Being vocal and trans
How do transgender voices contribute to diversity in society and gender presentations? I will talk about being trans and using my voice before and after transitioning. “How does my voice represent my personal identity and the changes of my voice reflect the voyage to the person I am today?” Being vocal does also imply having the opportunity to raise the voice for transgender and human rights issues. How are transgender representations met in the broader society?
Stein Wolff Frydenlund was born in Norway 1957. Non-binary, male oriented trans and LGBTI activist at FRI (1994–present), Amnesty International (2000–2018) and Transgender Europe – TGEU (2014–2018).
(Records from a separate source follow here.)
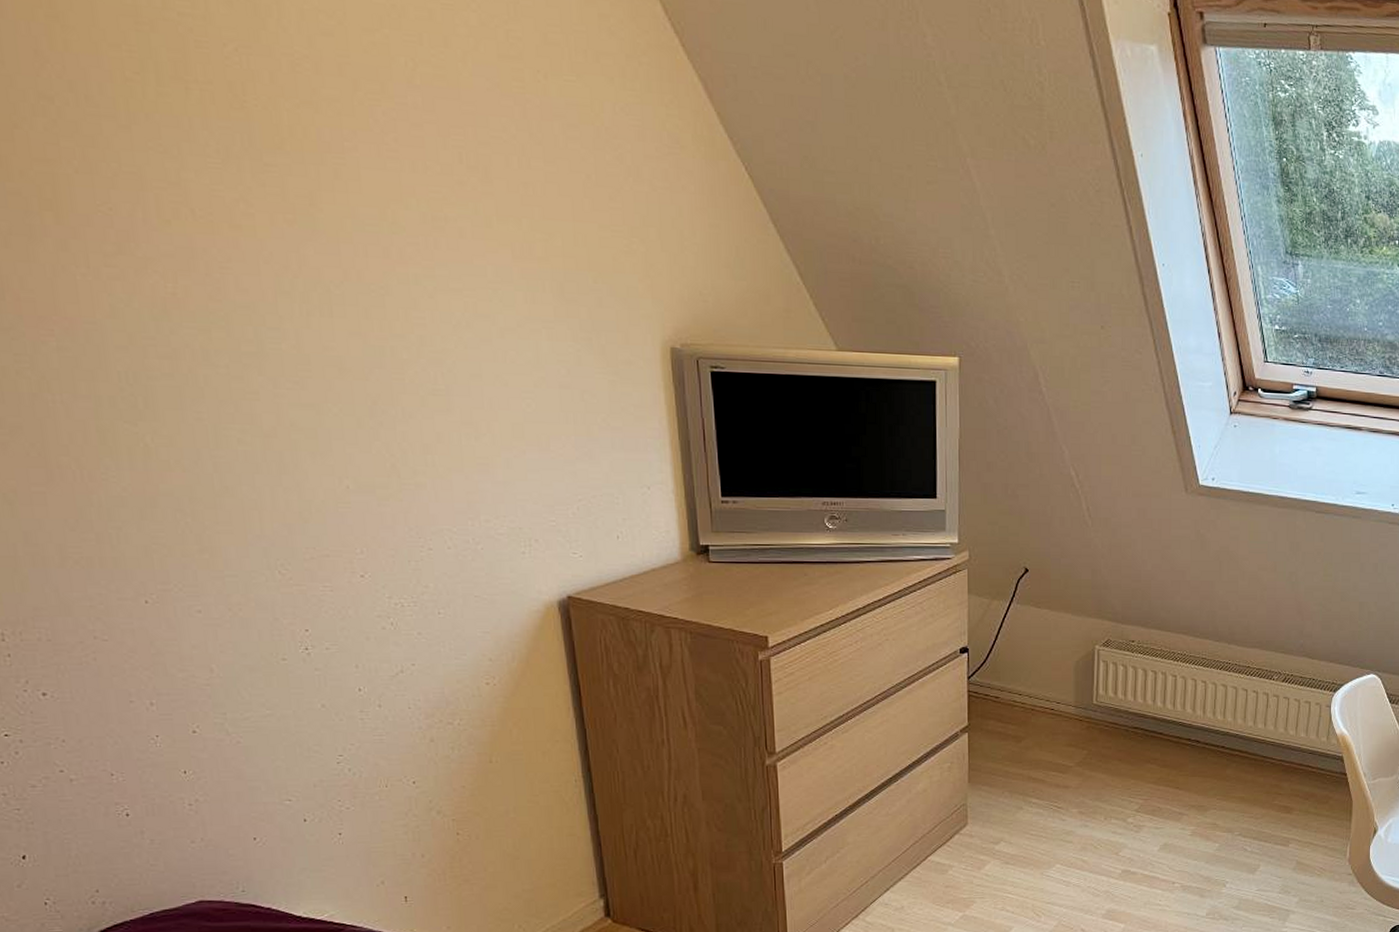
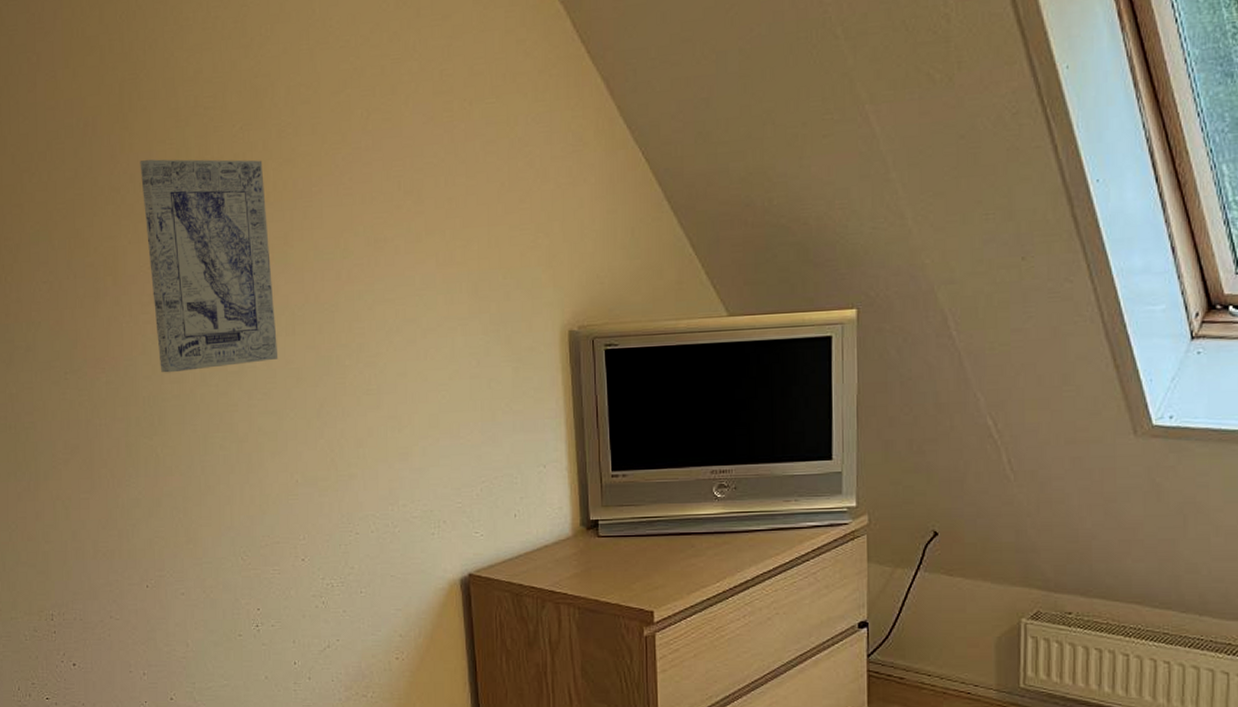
wall art: none [82,65,312,346] -> present [140,159,279,373]

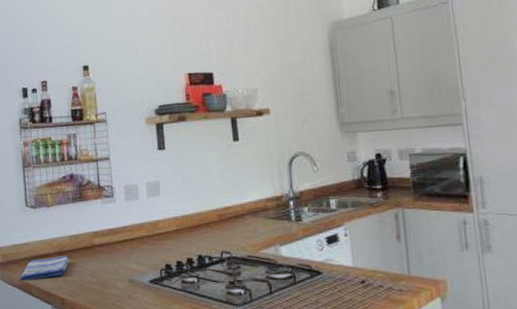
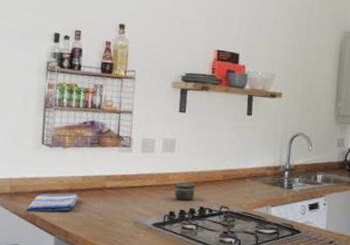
jar: none [167,228,190,251] -> present [174,182,196,201]

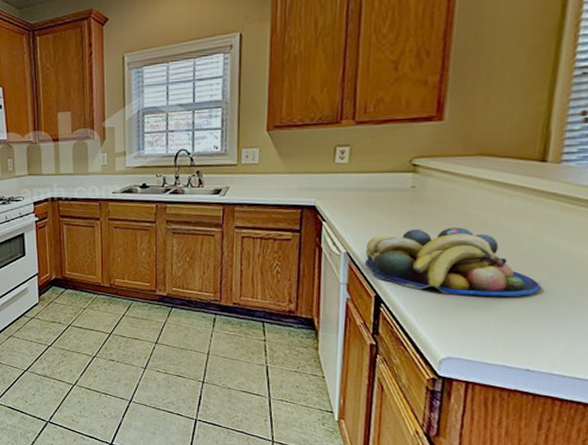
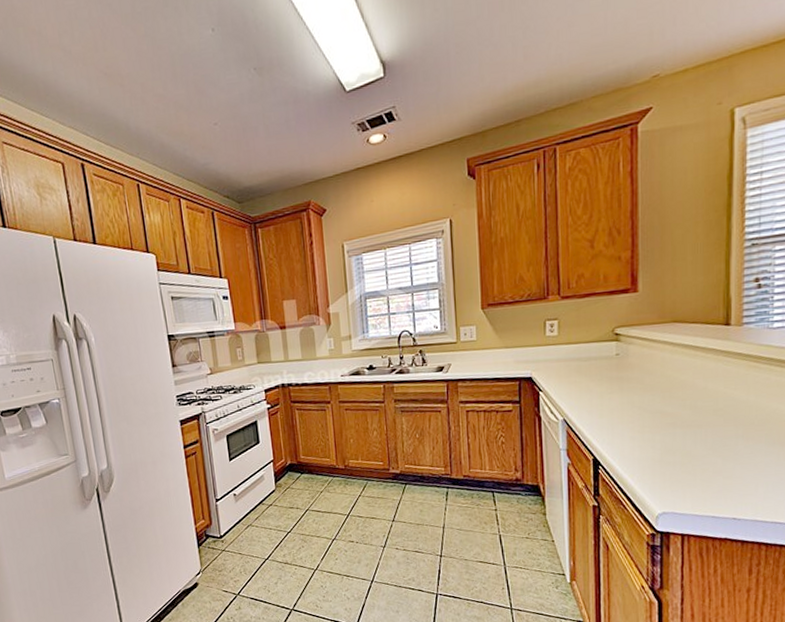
fruit bowl: present [364,227,541,297] -> none [580,389,737,453]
Stein has a master’s degree in political science, and works as a lecturer at a high school, teaching Norwegian language. Stein is a parent with two grandchildren and is a singer in a mixed choir.
Computation and gender
A series of examples and reflections on how gender enters into the domain of computation, focusing on a trans and nonbinary perspective: how gender is encoded in software, how it is sometimes ‘computed’, the perils and discrimination associated with that, and how to try to do things right.
Charlie Negri is a physicist by education, researcher and data care-taker. Interested in the ethics & politics of algorithms deployed in socio-technical systems.
Searching for freedom: Kaeto Sweeney in conversation with Maria Rusinovskaya on reclaimed spaces, projected fantasies and wet looks.
Screening of the film Martine (Kaeto Sweeney, 2017, 16 min) and a talk.
Kaeto Sweeney is an artist and producer of queer club night ASTERISK, living in Bergen. When he is not dancing or partying, He is telling stories with words or films about dancing or partying. His work shapes itself around the different ways we tell stories and the way we receive them, of those that belong simultaneously from a personal and societal perspective. He uses these forms of expression to explore our collective understanding of ourselves, and to create a moment for empathy between artist, art, and public.
His most recent exhibition is part of the Master graduation year of KMD, MA2020 at KODE 2, Bergen and ALLEGORIA was shown at Hordaland KunstSenter, Bergen.
Maria Rusinovskaya is currently live programme curator at Bergen Kunsthall, where she has since 2014 been developing and presenting a comprehensive programme with discursive series, music programmes, performance and moving image. Maria uses collaboration and network thinking as a strategy to present new works and experiences whilst ensuring representation of diverse voices. Maria studied art history in Murmansk (RU) and Oslo, and previously worked as curator and producer at Pikene på Broen and at the Murmansk Museum of Arts. In December 2020 she will take over as the new director of Bergen Centre for Electronic Arts.
Isak Bradley and Joakim Eide will join in on a panel discussion during In First Person : The Festival to reflect on their experiences and growth while working on In First Person : The House [digital] and the upcoming theatre performance, In First Person: The Dance in October 2020.